Fade, he called it, like he was talking about curtains that had been in sunlight too long, instead of a living being. Well, a sort-of-living being.
"Well, Gretchen is way past faded. There's almost nothing left. We leave her in even one more night and she may not be there."
"She cannot die."
"Maybe not, but the damage ..." I shook my head. "We have to get her out now, tonight, or we might as well put a bullet in her."
"Leave Damian in for one more night, and I will agree to release Gretchen."
"No," I said. "Damian is like one of those feral vamps. The longer he's like this, the greater the likelihood that he'll never be anything else."
"Do you really believe that one more night will damage him irreparably?" Jean-Claude asked.
"I don't know, but I know that if I wait until tomorrow night to get him out and the damage is permanent, I'll always wonder if that one extra night made the difference."
"Then we have a problem, ma petite. A hot bath is being run now in preparation for one released vampire. We only have one place suitable here at the Circus for such a recovery."
"Why a bath?" I asked.
"They must be brought back to life, to warmth. The process must be done carefully, or the risk is one of true death."
"Wait a minute. A vamp can be in the coffin locked away forever and never die, but getting them out can kill them? That doesn't make sense."
"They have adjusted to the coffin, ma petite. To bring them out after a length of time is a shock to their system. I have seen vampires die of it."
I knew he wouldn't lie; he was too unhappy about having to say it. "So we throw them both in the same tub, no big."
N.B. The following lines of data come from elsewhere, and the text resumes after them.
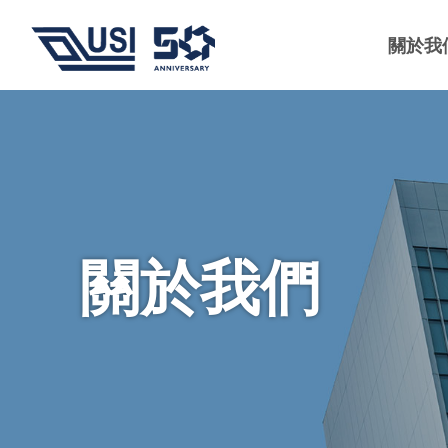
關於我
關於我們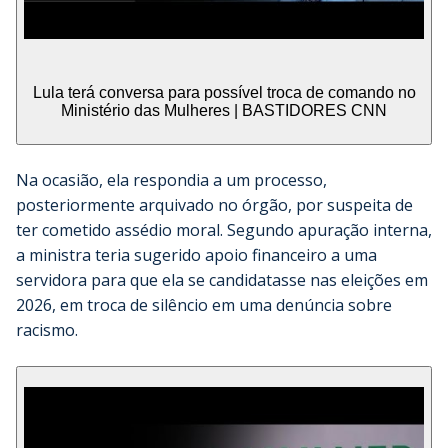
Lula terá conversa para possível troca de comando no
Ministério das Mulheres | BASTIDORES CNN
Na ocasião, ela respondia a um processo,
posteriormente arquivado no órgão, por suspeita de
ter cometido assédio moral. Segundo apuração interna,
a ministra teria sugerido apoio financeiro a uma
servidora para que ela se candidatasse nas eleições em
2026, em troca de silêncio em uma denúncia sobre
racismo.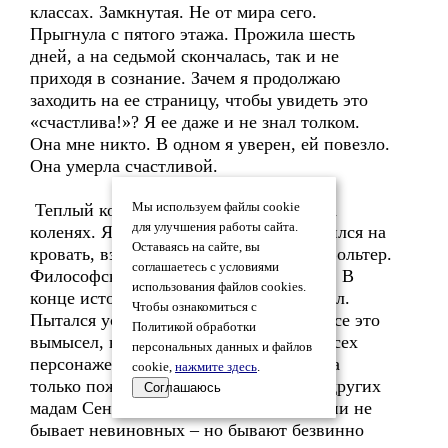
классах. Замкнутая. Не от мира сего.
Прыгнула с пятого этажа. Прожила шесть
дней, а на седьмой скончалась, так и не
приходя в сознание. Зачем я продолжаю
заходить на ее страницу, чтобы увидеть это
«счастлива!»? Я ее даже и не знал толком.
Она мне никто. В одном я уверен, ей повезло.
Она умерла счастливой.
Теплый комочек вибрировал у меня на
Мы используем файлы cookie
для улучшения работы сайта.
коленях. Я закрыл ноутбук и переместился на
Оставаясь на сайте, вы
кровать, взяв с собой книгу со стола. Вольтер.
соглашаетесь с условиями
Философские повести. Простодушный. В
использования файлов cookies.
конце истории я даже немного поплакал.
Чтобы ознакомиться с
Пытался успокоить себя мыслью, что все это
Политикой обработки
вымысел, но не помогало. В итоге из всех
персональных данных и файлов
персонажей тошноту у меня не вызвала
cookie,
нажмите здесь
.
только пожертвовавшая собой во имя других
Соглашаюсь
мадам Сент- Ив. Так оно и есть, в жизни не
бывает невиновных – но бывают безвинно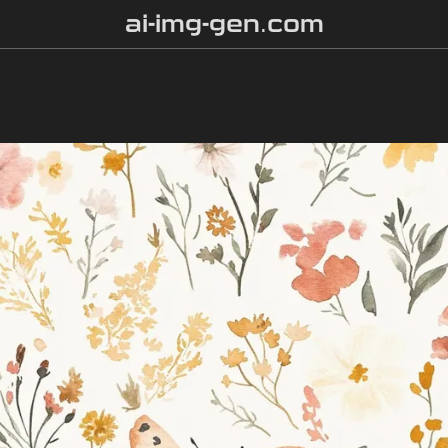
ai-img-gen.com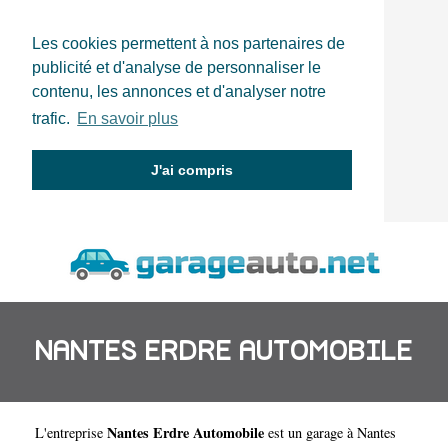
Les cookies permettent à nos partenaires de
publicité et d'analyse de personnaliser le
contenu, les annonces et d'analyser notre
trafic.
En savoir plus
J'ai compris
NANTES ERDRE AUTOMOBILE
Nantes Erdre Automobile
L'entreprise
est un
garage à Nantes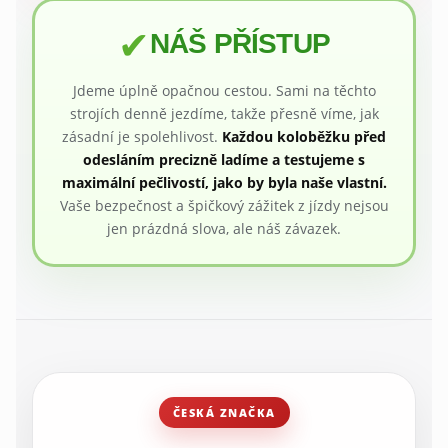
✔
NÁŠ PŘÍSTUP
Jdeme úplně opačnou cestou. Sami na těchto
strojích denně jezdíme, takže přesně víme, jak
zásadní je spolehlivost.
Každou koloběžku před
odesláním precizně ladíme a testujeme s
maximální pečlivostí, jako by byla naše vlastní.
Vaše bezpečnost a špičkový zážitek z jízdy nejsou
jen prázdná slova, ale náš závazek.
ČESKÁ ZNAČKA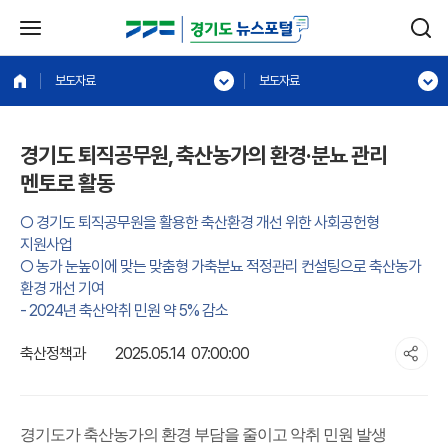
보도자료
보도자료
경기도 퇴직공무원, 축산농가의 환경·분뇨 관리
멘토로 활동
○ 경기도 퇴직공무원을 활용한 축산환경 개선 위한 사회공헌형
지원사업
○ 농가 눈높이에 맞는 맞춤형 가축분뇨 적정관리 컨설팅으로 축산농가
환경 개선 기여
- 2024년 축산악취 민원 약 5% 감소
축산정책과
2025.05.14 07:00:00
경기도가 축산농가의 환경 부담을 줄이고 악취 민원 발생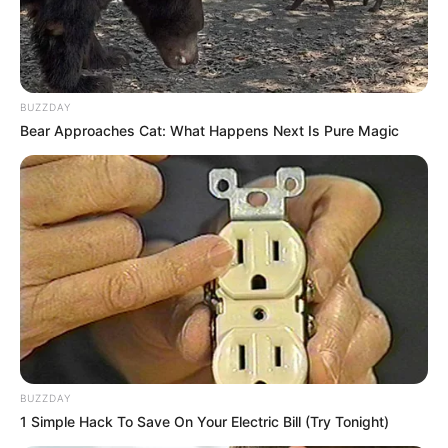
10. Caseie as peças da cabeça do papai Noel. A
ordem é a seguinte: duas camadas de feltro
BUZZDAY
branco, que serão o fundo e a barba; e uma
Bear Approaches Cat: What Happens Next Is Pure Magic
camada de feltro salmão, que será o rosto. Antes
de terminar a costura você deve colocar o
enchimento entre as camadas de feltro branco,
depois é só terminar e arrematar.
BUZZDAY
1 Simple Hack To Save On Your Electric Bill (Try Tonight)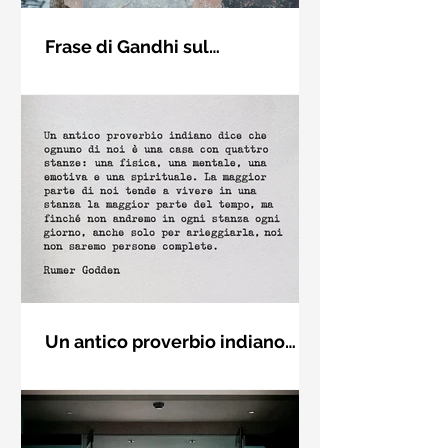
Frase di Gandhi sul
cambiamento: "Sii il
Sii il cambiamento che vuoi vedere
cambiamento che vuoi vedere
nel mondo. Mahatma Gandhi
nel mondo" - Frasi sui muri
Un antico proverbio indiano
dice che ognuno di noi è una
Un antico proverbio indiano dice che
casa con quattro stanze - Frasi
ognuno di noi è una casa con quattro
con la macchina per scrivere
stanze: una fisica, una mentale, una
emotiva e una (...)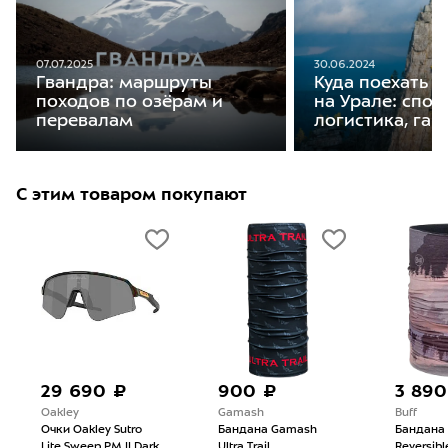
07.07.2025
30.06.2024
Гвандра: маршруты
Куда поехать 
походов по озёрам и
на Урале: спот
перевалам
логистика, гай
С этим товаром покупают
29 690 ₽
900 ₽
3 890
Oakley
Gamash
Buff
Очки Oakley Sutro
Бандана Gamash
Бандана B
Lite Sweep PM II Dark
Ultra Trail
Reversibl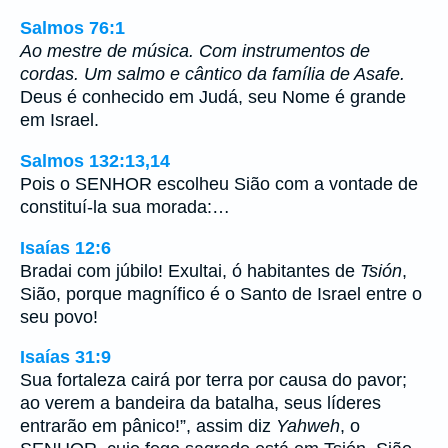
Salmos 76:1
Ao mestre de música. Com instrumentos de
cordas. Um salmo e cântico da família de Asafe.
Deus é conhecido em Judá, seu Nome é grande
em Israel.
Salmos 132:13,14
Pois o SENHOR escolheu Sião com a vontade de
constituí-la sua morada:…
Isaías 12:6
Bradai com júbilo! Exultai, ó habitantes de
Tsión
,
Sião, porque magnífico é o Santo de Israel entre o
seu povo!
Isaías 31:9
Sua fortaleza cairá por terra por causa do pavor;
ao verem a bandeira da batalha, seus líderes
entrarão em pânico!”, assim diz
Yahweh
, o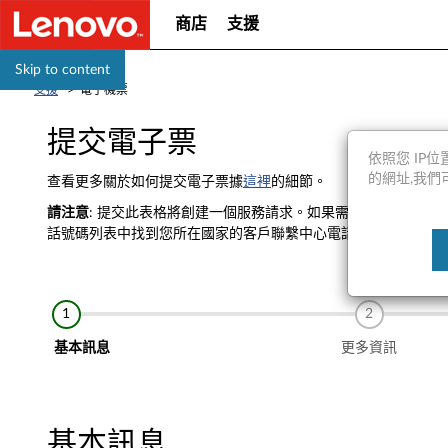
商店
支援
Skip to content
支援
>
電子機票
提交電子票
依照您 IP位置
的網址,我們可能會
查看更多關於如何提交電子票據
這裡
的細節。
請注意
: 提交此表格將創建一個服務請求。如果需要額外的信息
話號碼列表中找到您所在國家的客戶聯繫中心電話號碼。
基本訊息
更多資訊
基本訊息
"But it is a big, ma petite. The attention and power needed to bring one back must not be divided between them. It will take all that I have to bring one at a time back. I cannot divide my efforts without risking them both."
"I know that you made Gretchen, but you didn't make Damian. His ties to you as Master of the City broke when he became mine, so you aren't his master in any way. I am."
"Yes," he said.
"Then isn't it my job to bring Damian back--my mystical connection with him, not yours?"
"If you were truly his master, another vampire, I would agree. But you are, for all your talents, still human. There are things you cannot do for him, and there are many things you will not know to do for him."
"Like what?"
He shook his head. "It is a complex process, requiring specialized skills."
"And you have those skills," I said.
"Do not sound so skeptical, ma petite. I was part of our mistress's emergency ... crew," he said. "She would punish others and we would be left to deal with the aftermath. It was often her way."